Der Zugriff auf die Schnittstelle gestaltet sich nun wesentlich
schlichter - reduziert auf eine einzige Zeile:
CAndereSchnittstelle(ObjInstanz).Irgendwas
Sowohl für die Schnittstellenumwandlung über eine
Hilfs-Variable als auch wie hier über eine Hilfs-Funktion wird die
Möglichkeit der frühen Bindung vorausgesetzt - ein Verweis im
Projekt auf die Schnittstellen-Bibliothek muss in das Projekt
aufgenommen worden sein bzw. die Schnittstelle muss im gleichen
Projekt definiert sein. Ein Unterschied in der Performance ist daher
nicht auszumachen - nur wenn Sie die für das jeweilige Verfahren
benötigten Prozessortakte exakt mitzählen, werden Sie sicher
leichte Unterschiede anmerken können.
Einen kleinen Nachteil hat dieses Umwandlungsverfahren
allerdings. Wenn Sie mehrmals nacheinander auf die betreffende
Schnittstelle zugreifen wollen, werden Sie die Umwandlung entweder
bei jedem Zugriff vornehmen oder ein With...End With-Konstrukt
einsetzen müssen, also entweder:
CAndereSchnittstelle(ObjInstanz).Irgendwas
CAndereSchnittstelle(ObjInstanz).Nochwas
oder:
With CAndereSchnittstelle(ObjInstanz)
.Irgendwas
.Nochwas
End With
Eine ganz andere Möglichkeit ist, ein Objekt gleich von
vornherein mit Eigenschaften zu versehen, die einen Verweis auf die
Objekt-Instanz selbst, aber über eine andere Schnittstelle
zurückgeben:
Public Property Get ASchnittstelle() As AndereSchnittstelle
Set ASchnittstelle = Me
End Property
Der Zugriff auf diese Schnittstelle sähe dann folgendermaßen
aus:
ObjInstanz.ASchnittstelle.Irgendwas
oder:
With ObjInstanz.ASchnittstelle
.Irgendwas
.Nochwas
End With
Bei wiederum gleichen Performance-Kosten hätte diese Technik
allerdings den Nachteil, dass Sie sie nur von einem Basis-Objekt
ausgehend verwenden können, da Sie von diesem Objekt wissen, welche
Schnittstellen Sie dort implementiert haben. Bei der Definition
einer Schnittstelle können Sie jedoch nicht wissen, in welchem
Basis-Objekt die Schnittstelle jemals implementiert werden wird.

-------------------------

• _Arbeitsauftrag_
Welche Voraussetzung nennt der Textauszug sowohl für die Umwandlung über eine Hilfs-Variable als auch für die über eine Hilfs-Funktion?

-------------------------

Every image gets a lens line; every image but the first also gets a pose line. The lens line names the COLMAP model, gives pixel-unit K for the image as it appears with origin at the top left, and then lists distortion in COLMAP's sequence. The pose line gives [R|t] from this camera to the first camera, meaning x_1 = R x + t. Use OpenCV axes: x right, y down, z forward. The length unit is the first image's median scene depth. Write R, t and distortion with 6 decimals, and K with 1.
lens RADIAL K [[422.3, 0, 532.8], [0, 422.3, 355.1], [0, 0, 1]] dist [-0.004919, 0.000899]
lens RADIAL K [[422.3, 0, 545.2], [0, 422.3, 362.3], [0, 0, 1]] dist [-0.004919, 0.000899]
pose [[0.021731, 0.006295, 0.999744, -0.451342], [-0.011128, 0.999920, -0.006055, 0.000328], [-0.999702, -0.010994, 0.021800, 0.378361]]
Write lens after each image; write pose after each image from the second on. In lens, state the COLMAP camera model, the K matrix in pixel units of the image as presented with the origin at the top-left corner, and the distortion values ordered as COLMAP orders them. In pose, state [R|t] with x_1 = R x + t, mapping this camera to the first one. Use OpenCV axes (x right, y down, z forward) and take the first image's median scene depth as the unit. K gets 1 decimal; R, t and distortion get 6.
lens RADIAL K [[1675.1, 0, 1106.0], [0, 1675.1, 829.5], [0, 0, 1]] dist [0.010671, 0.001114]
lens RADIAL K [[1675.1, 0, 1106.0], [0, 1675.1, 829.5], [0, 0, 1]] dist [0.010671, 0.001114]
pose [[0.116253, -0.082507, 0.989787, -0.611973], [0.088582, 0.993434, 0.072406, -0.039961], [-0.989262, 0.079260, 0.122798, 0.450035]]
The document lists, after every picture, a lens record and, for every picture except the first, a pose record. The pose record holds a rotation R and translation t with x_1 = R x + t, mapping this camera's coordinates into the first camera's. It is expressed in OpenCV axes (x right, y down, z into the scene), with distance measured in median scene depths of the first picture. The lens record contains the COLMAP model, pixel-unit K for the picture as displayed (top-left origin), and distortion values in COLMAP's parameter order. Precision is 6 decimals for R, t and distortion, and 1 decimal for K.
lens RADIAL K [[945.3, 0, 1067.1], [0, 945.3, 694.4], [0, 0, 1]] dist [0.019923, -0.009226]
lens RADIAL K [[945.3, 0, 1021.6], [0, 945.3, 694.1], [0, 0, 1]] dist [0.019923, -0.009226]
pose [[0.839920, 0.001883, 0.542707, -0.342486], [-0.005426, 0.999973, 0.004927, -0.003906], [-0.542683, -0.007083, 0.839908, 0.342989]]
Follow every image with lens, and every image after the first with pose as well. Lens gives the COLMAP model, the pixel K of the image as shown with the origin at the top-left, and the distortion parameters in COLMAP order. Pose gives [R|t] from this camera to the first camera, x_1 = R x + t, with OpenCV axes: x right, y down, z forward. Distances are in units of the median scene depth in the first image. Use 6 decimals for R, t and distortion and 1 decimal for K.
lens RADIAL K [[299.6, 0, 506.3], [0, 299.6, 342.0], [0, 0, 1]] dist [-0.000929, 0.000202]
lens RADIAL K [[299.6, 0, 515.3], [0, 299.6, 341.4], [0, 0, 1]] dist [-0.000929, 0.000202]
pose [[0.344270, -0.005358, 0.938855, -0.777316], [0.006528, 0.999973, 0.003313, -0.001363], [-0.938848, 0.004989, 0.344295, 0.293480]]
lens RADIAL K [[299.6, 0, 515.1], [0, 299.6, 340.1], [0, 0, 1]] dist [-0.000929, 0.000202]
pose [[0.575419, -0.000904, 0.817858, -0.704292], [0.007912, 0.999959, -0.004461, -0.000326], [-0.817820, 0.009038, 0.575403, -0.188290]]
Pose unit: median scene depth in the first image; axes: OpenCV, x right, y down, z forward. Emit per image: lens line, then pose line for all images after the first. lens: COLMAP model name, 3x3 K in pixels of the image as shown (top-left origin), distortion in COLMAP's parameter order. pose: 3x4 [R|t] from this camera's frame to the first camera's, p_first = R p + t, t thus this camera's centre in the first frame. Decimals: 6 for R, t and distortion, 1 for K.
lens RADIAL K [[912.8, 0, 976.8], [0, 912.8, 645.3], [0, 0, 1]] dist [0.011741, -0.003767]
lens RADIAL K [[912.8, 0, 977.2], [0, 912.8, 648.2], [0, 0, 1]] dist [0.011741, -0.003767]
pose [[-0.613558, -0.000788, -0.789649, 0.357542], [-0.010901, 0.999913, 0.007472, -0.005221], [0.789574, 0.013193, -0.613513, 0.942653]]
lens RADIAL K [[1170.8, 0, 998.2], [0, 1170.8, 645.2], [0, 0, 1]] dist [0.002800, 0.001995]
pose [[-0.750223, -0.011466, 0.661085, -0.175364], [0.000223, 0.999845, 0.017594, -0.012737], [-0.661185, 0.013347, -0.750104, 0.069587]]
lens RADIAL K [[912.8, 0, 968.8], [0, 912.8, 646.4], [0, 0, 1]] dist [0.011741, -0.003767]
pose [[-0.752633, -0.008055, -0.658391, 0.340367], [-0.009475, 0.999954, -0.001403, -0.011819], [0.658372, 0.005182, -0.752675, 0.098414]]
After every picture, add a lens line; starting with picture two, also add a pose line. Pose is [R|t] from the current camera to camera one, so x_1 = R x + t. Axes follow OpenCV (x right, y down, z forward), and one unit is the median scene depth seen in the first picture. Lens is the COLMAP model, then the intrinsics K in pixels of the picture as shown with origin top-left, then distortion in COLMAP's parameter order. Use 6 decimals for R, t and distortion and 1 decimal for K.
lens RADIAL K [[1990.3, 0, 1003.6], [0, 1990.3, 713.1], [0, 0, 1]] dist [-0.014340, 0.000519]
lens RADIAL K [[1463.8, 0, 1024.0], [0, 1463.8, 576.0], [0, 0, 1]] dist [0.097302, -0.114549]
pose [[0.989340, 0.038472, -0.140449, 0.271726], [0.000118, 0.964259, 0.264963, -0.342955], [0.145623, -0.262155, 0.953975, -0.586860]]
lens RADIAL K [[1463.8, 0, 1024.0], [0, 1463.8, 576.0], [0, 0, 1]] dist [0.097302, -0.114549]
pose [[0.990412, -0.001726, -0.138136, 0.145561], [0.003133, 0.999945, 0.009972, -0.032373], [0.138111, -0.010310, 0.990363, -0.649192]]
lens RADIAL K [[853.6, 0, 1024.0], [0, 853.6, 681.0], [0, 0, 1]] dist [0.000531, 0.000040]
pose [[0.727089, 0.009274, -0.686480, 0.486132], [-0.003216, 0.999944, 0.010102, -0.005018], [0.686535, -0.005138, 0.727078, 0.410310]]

-------------------------

• _Lösung_
Die Möglichkeit der frühen Bindung muss gegeben sein: Entweder ist ein Verweis auf die Schnittstellen-Bibliothek in das Projekt aufgenommen, oder die Schnittstelle ist im gleichen Projekt definiert.